* _WHAT IS REQUIRED_
Carry on the v.surf.rst manual page from the point where it stops.

═════ READING TEXT

Ubuntu Manpage: v.surf.rst - Spatial approximation and topographic analysis from given point or isoline

NAME

       v.surf.rst   -  Spatial approximation and topographic analysis from given point or isoline
       data in vector format to floating  point  raster  format  using  regularized  spline  with
       tension.

KEYWORDS

       vector, interpolation

SYNOPSIS

       v.surf.rst
       v.surf.rst help
       v.surf.rst   [-zctd]   input=name    [layer=integer]     [where=sql_query]     [elev=name]
       [slope=name]   [aspect=name]   [pcurv=name]   [tcurv=name]   [mcurv=name]    [devi=string]
       [cvdev=name]     [treefile=name]     [overfile=name]    [maskmap=name]    [zcolumn=string]
       [tension=float]   [smooth=float]   [scolumn=string]    [segmax=integer]    [npmin=integer]
       [dmin=float]       [dmax=float]       [zmult=float]      [theta=float]      [scalex=float]
       [--overwrite]  [--verbose]  [--quiet]

   Flags:
       -z
           Use z-coordinates (3D vector only)

       -c
           Perform cross-validation procedure without raster approximation

       -t
           Use scale dependent tension

       -d
           Output partial derivatives instead of topographic parameters

       --overwrite
           Allow output files to overwrite existing files

       --verbose
           Verbose module output

       --quiet
           Quiet module output

   Parameters:
       input=name
           Name of input vector map

       layer=integer
           Layer number
           If set to 0, z coordinates are used. (3D vector only)
           Default: 1

       where=sql_query
           WHERE conditions of SQL statement without 'where' keyword
           Example: income = 10000

       elev=name
           Output surface raster map (elevation)

       slope=name
           Output slope raster map

       aspect=name
           Output aspect raster map

       pcurv=name
           Output profile curvature raster map

       tcurv=name
           Output tangential curvature raster map

       mcurv=name
           Output mean curvature raster map

       devi=string
           Output deviations vector point file

       cvdev=name
           Output cross-validation errors vector point file

       treefile=name
           Output vector map showing quadtree segmentation

       overfile=name
           Output vector map showing overlapping windows

       maskmap=name
           Name of the raster map used as mask

       zcolumn=string
           Name of the attribute column with values to be used for approximation (if layer>0)

══════════
═════ DATA SECTION

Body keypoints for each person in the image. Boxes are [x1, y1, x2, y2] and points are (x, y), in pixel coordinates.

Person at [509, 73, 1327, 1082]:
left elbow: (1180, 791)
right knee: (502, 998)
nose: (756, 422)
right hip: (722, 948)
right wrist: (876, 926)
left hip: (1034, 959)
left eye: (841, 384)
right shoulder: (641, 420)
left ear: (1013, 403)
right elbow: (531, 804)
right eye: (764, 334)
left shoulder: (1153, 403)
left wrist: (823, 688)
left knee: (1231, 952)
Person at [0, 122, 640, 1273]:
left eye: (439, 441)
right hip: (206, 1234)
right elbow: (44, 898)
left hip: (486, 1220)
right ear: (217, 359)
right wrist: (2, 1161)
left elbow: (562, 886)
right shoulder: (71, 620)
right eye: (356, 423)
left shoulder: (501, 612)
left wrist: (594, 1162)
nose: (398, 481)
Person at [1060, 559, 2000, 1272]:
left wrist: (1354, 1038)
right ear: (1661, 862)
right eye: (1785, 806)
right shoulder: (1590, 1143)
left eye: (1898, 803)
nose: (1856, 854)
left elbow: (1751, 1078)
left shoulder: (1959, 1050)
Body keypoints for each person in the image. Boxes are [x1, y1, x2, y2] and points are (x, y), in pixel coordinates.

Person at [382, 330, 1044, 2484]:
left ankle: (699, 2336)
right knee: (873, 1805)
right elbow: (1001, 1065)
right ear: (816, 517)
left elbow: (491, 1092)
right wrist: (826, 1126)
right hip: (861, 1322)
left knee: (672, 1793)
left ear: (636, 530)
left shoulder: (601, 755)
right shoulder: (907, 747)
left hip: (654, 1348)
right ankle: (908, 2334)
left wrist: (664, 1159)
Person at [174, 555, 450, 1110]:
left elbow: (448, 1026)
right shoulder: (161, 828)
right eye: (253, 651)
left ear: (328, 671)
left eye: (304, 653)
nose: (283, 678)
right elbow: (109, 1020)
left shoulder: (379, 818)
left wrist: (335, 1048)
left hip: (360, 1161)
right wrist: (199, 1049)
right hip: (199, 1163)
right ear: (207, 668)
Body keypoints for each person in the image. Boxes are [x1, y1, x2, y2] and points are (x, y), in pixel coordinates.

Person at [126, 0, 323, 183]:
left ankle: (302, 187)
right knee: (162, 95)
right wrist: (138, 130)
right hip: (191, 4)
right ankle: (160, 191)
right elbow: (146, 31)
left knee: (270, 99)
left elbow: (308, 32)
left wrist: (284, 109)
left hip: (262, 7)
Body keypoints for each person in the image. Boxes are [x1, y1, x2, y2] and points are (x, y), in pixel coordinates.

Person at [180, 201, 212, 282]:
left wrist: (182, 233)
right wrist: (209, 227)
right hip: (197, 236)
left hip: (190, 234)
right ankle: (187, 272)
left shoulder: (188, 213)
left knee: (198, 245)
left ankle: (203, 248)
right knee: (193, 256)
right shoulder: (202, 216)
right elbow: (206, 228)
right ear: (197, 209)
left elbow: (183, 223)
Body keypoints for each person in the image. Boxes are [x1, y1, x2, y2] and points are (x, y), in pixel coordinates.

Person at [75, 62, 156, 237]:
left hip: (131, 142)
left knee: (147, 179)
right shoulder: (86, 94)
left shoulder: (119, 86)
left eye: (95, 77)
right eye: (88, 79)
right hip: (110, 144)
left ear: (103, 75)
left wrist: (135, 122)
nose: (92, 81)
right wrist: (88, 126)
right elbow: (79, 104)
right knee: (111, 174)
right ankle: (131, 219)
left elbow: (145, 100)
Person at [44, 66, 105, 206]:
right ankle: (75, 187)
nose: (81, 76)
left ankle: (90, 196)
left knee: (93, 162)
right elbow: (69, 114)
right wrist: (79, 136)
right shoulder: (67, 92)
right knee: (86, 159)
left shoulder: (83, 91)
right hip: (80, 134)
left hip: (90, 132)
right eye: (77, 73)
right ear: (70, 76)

══════════

* _EXERCISE OUTPUT_
       tension=float
           Tension parameter
           Default: 40.

       smooth=float
           Smoothing parameter

       scolumn=string
           Name of the attribute column with smoothing parameters

       segmax=integer
           Maximum number of points in a segment
           Default: 40

       npmin=integer
           Minimum number of points for approximation in a segment (>segmax)
           Default: 300

       dmin=float
           Minimum distance between points (to remove almost identical points)
           Default: 0.500000

       dmax=float
           Maximum distance between points on isoline (to insert additional points)
           Default: 2.500000

       zmult=float
           Conversion factor for values used for approximation
           Default: 1.0

       theta=float
           Anisotropy angle (in degrees counterclockwise from East)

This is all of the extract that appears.